# Battı balık yan gider.



## seitt

Greetings


Please see:

http://tureng.com/search/battı balık yan gider

battı balık yan gider  I might as well be hanged for a sheep as a lamb


But what does this mean literally, please? The first part must be, “The fish has sunk”, but I don't understand “yan gider”.


Best wishes, and many thanks,


Simon


----------



## RimeoftheAncientMariner

Hi,

yan gider - wades sideways


----------



## nigromante00

in for a penny in for a pound


----------



## seitt

Many thanks – so the idea is that when the fish sinks, it wriggles along sideways on the sea bottom, is it?


----------



## Gemmenita




----------



## sosyopat

I think you should not translate word by word

you have to focus what is mean "battı balık yan gider" . 

and in my opinion it's mean : if was something gone bad, it will be bad till the end (or like this)

sorry for my english but this is the best translation


----------



## nigromante00

i agree with sosyopat, exactly that´s what it means


----------



## RimeoftheAncientMariner

in tdk.gov.tr

def :
*battı balık yan gider  *
"işler kötü gittiğine göre artık istenildiği gibi davranılabilir" anlamında kullanılan bir söz
"_Sonra hani bir gemimiz batmıştı._" - *S. F. Abasıyanık*

Since things are going for the worse, anyone is free to act freely

I Hope this Helps !


----------



## Gemmenita

seitt said:


> (...) But what does this mean literally, please?
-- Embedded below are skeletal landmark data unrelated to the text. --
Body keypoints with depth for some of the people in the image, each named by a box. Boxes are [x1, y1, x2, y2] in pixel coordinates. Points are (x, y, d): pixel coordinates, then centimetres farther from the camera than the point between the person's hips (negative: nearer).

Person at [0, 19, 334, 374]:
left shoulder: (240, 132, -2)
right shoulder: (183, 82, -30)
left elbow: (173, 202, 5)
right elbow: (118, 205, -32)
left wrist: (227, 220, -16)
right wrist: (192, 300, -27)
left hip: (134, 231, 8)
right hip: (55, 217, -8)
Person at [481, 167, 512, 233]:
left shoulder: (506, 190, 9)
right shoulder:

The first part must be, “The fish has sunk”, but I don't understand “yan gider”. (...)





seitt said:


> Many thanks – so the idea is that when the fish sinks, it wriggles along sideways on the sea bottom, is it?



Hi Seitt,

As far as I got from your first and fourth posts, you wanted mostly to know the _literal_ meaning, that's why I didn't go further than literal meaning.

But as sosyopat has said too (welcome sosyopat, hoş geldin!), it is better to know the main meaning and usage more than its literal meaning.
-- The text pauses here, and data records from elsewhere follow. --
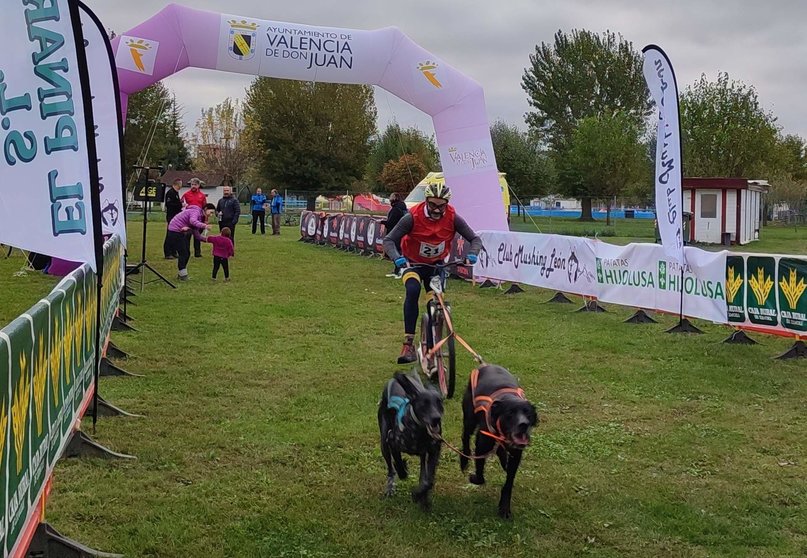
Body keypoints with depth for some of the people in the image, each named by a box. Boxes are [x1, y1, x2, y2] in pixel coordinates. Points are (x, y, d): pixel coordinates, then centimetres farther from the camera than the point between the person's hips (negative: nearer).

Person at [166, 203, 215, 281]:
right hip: (175, 231, -10)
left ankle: (181, 274, 22)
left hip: (182, 232, 10)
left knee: (187, 253, 10)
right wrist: (204, 225, -56)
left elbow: (196, 232, 7)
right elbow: (193, 221, -42)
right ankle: (183, 275, 2)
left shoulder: (201, 217, 10)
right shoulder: (196, 211, -19)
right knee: (183, 253, -8)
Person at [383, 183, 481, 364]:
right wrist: (397, 258, -45)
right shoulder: (413, 217, -26)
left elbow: (475, 239, -15)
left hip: (436, 264, 3)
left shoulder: (453, 218, -20)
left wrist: (471, 254, -37)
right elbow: (389, 240, -26)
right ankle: (408, 344, -31)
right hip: (413, 262, -3)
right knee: (413, 291, -30)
I agree with Rime of the Ancient Mariner!

Battı balık yan gider : "İşlerin kötü gittiğine, düzelmeyeceğine, bu konuda da umut kalmadığına göre *artık istenildiği gibi davranılabilir*, *ne olursa olsun*" anlamında kullanılır.
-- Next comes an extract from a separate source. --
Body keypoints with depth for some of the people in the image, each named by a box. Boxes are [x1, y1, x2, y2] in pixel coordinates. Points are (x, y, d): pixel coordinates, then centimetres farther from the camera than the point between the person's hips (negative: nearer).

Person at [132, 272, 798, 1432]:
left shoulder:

The main idea exists specially in the words that I made bold
...and finally means :

When someone has sunk like a fish (due to problems), no important anymore for him what will happen in other worse situations, therefore he acts freely
regardless of the result !


İyi çeviriler !


----------



## RimeoftheAncientMariner

"işler kötü gittiğine göre artık istenildiği gibi davranılabilir"

it could as well be translated as

Now that there is a Spanner in the Works, random/haphazard behaviour is welcome .

OR

The things are not working out right, so people can behave freely


----------